Dictature kafkaïenne. Al-Jahmi est toujours détenu au secret - pour son bien évidemment - et son procès, promis par les autorités n’a toujours pas eu lieu. Le problème en Libye, ce ne sont pas seulement les droits de l’homme mais l’absence d’Etat de droit tout court, qui en fait une dictature kafkaïenne. Fred Abrahams de Human Rights Watch avoue ne pas savoir combien de prisonniers politiques sont détenus en Libye: «Des dizaines, sûrement, des centaines peut-être.» Son organisation, qui s’est rendue une fois en Libye en 2005, attend toujours un nouveau visa. «La plupart des prisonniers politiques sont des islamistes, qui n’ont jamais été présentés à un juge ou à un avocat. Parfois leur procès débute puis s’arrête inexplicablement, sans raison apparente.» Le pire est le cas des prisonniers «disparus»: leurs familles ne savent ni où ils sont détenus, ni même s’ils sont encore vivants. Human Rights Watch en a recensé cinq, à l’occasion de la visite de Kadhafi en France.

Torture. Quant à l’usage de la torture, inutile de le contester depuis les témoignages accablants des infirmières bulgares et du médecin palestinien. Mais que dire, aussi, de cette spécificité libyenne: les centres de réhabilitation sociale où sont littéralement emprisonnées des jeunes femmes violées, rejetées par leur famille pour atteinte à l’honneur? Quant aux immigrés africains, déjà que les Libyens n’ont aucun véritable droit, on imagine leur situation…

Pour Fred Abrahams, la situation des droits de l’homme en Libye a connu un léger mieux en 2004-2005, suite aux pressions internationales et au désir de Tripoli de réintégrer le concert des nations. A cette époque, les «tribunaux populaires», qui jugeaient tout spécialement les affaires politiques, ont été supprimés. «Mais depuis 2006, ce mouvement s’est arrêté et il s’est même inversé», ajoute Fred Abrahams.

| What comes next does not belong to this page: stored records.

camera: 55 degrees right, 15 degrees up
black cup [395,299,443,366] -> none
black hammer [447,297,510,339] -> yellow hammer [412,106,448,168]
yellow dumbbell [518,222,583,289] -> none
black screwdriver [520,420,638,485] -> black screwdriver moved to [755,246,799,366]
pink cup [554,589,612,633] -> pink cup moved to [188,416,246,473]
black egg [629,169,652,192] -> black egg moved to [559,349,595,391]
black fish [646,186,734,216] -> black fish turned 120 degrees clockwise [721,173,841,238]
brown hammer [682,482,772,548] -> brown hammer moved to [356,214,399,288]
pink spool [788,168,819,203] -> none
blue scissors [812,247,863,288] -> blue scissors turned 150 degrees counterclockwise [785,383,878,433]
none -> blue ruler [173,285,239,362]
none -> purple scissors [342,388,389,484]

Ainsi, quatorze personnes ont été arrêtées au début de l’année pour avoir seulement eu l’intention de manifester à Tripoli, un an après les émeutes contre les caricatures de Mahomet à Benghazi durant lesquelles la police avait tué cinq personnes. Ces 14 dangereux agitateurs n’ont même pas eu le temps de se réunir dans la rue, la police les a cueillis chez eux grâce à des écoutes. En Libye, seule la presse officielle a droit de cité. De fait, les Libyens s’informent via les chaînes arabes par satellite comme Al-Jazeera. Internet fait l’objet d’une surveillance moins étroite qu’en Tunisie mais suffisante pour susciter des arrestations d’internautes à l’esprit trop frondeur.